Bishop Yvette Flunder, founder of City of Refuge UCC in San Francisco, celebrated gospel recording artist, and eloquent preacher, is a friend of More Light Presbyterians through our association with the Bishops and Elders Council of the National Gay and Lesbian Task Force. In this insightful interview she talks about her mission building an inclusive church drawing on African-American traditions of worship, social justice, and evangelism.
It’s Sunday afternoon in the sanctuary of City of Refuge, a linoleum-floored auditorium with folding chairs, at a particularly sketchy downtown San Francisco intersection. Yvette Flunder, founding pastor, is preaching at the podium, a fine wooden pedestal that gives the altar a hint of traditional “church.” It was her grandfather’s pulpit, and now she’s raising the roof amidst shouts from the congregation: Say it, Bishop! Tell it!
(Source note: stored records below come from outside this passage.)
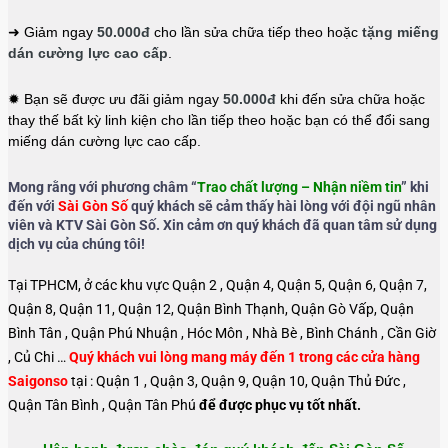
➜ Giảm ngay
50.000đ
cho lần sửa chữa tiếp theo hoặc
tặng miếng
dán cường lực cao cấp
.
✹ Bạn sẽ được ưu đãi giảm ngay
50.000đ
khi đến sửa chữa hoặc
thay thế bất kỳ linh kiện cho lần tiếp theo hoặc bạn có thể đổi sang
miếng dán cường lực cao cấp.
Mong rằng với phương châm “
Trao chất lượng – Nhận niềm tin
” khi
đến với
Sài Gòn Số
quý khách sẽ cảm thấy hài lòng với đội ngũ nhân
viên và KTV Sài Gòn Số. Xin cảm ơn quý khách đã quan tâm sử dụng
dịch vụ của chúng tôi!
Tại TPHCM, ở các khu vực Quận 2 , Quận 4, Quận 5, Quận 6, Quận 7,
Quận 8, Quận 11, Quận 12, Quận Bình Thạnh, Quận Gò Vấp, Quận
Bình Tân , Quận Phú Nhuận , Hóc Môn , Nhà Bè , Bình Chánh , Cần Giờ
, Củ Chi …
Quý khách vui lòng mang máy đến 1 trong các cửa hàng
Saigonso
tại : Quận 1 , Quận 3, Quận 9, Quận 10, Quận Thủ Đức ,
Quận Tân Bình , Quận Tân Phú
để được phục vụ tốt nhất.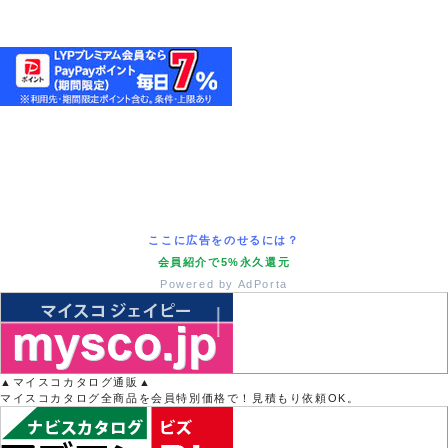
ここに広告をのせるには？
会員紹介で5%永久還元
Powered by AdPorta
▲マイスコカタログ通販▲
マイスコカタログ全商品を会員特別価格で！見積もり依頼OK。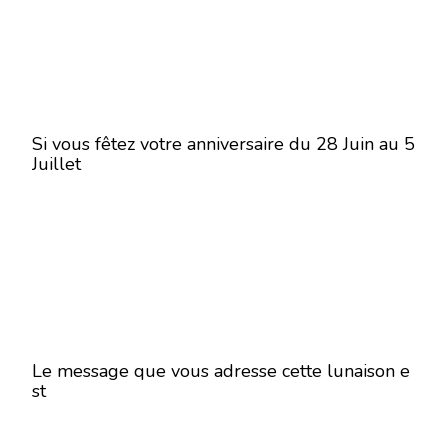
Si vous fêtez votre anniversaire du 28 Juin au 5
Juillet
Le message que vous adresse cette lunaison e
st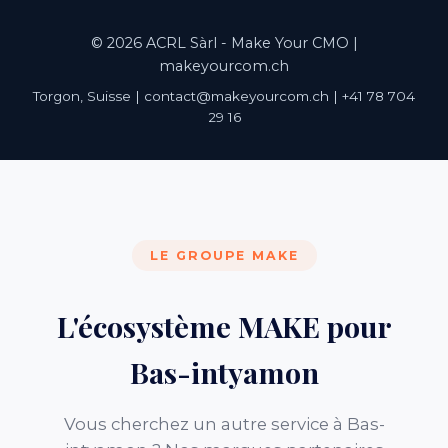
© 2026 ACRL Sàrl - Make Your CMO |
makeyourcom.ch
Torgon, Suisse | contact@makeyourcom.ch | +41 78 704
29 16
LE GROUPE MAKE
L'écosystème MAKE pour
Bas-intyamon
Vous cherchez un autre service à Bas-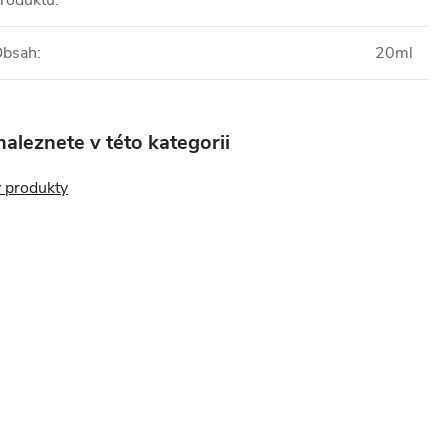
roduktu
:
Obsah
:
20ml
aleznete v této kategorii
 produkty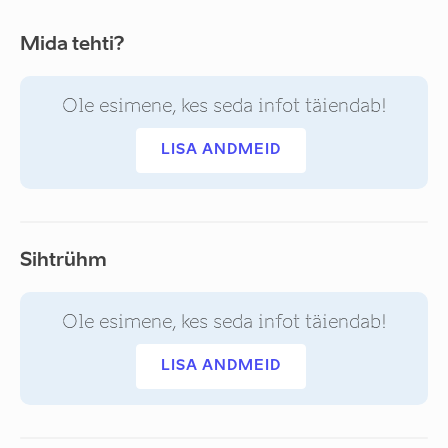
Mida tehti?
Ole esimene, kes seda infot täiendab!
LISA ANDMEID
Sihtrühm
Ole esimene, kes seda infot täiendab!
LISA ANDMEID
Possessing a world-class gospel voice she punctuates her preaching with spontaneous singing as she preaches about what it means to be a “radically inclusive” congregation—to be a church for everyone. It’s the kind of thing you might not notice right away. Just another black church in a down-and-out urban neighborhood. But then you look to your left, at the gangly transgender woman with tattoos; or at the band, up by the stage, with a drummer who looks like singer Nona Hendryx; or at the choir director, in shiny satin, and it begins to dawn on you: radically inclusive. Not just words.
I met with Yvette Flunder in her office at City of Refuge, where we talked about her background as a preacher, as the daughter of preachers, what it means to be bicultural—gay and church—and about how to reach more people with the message of inclusion.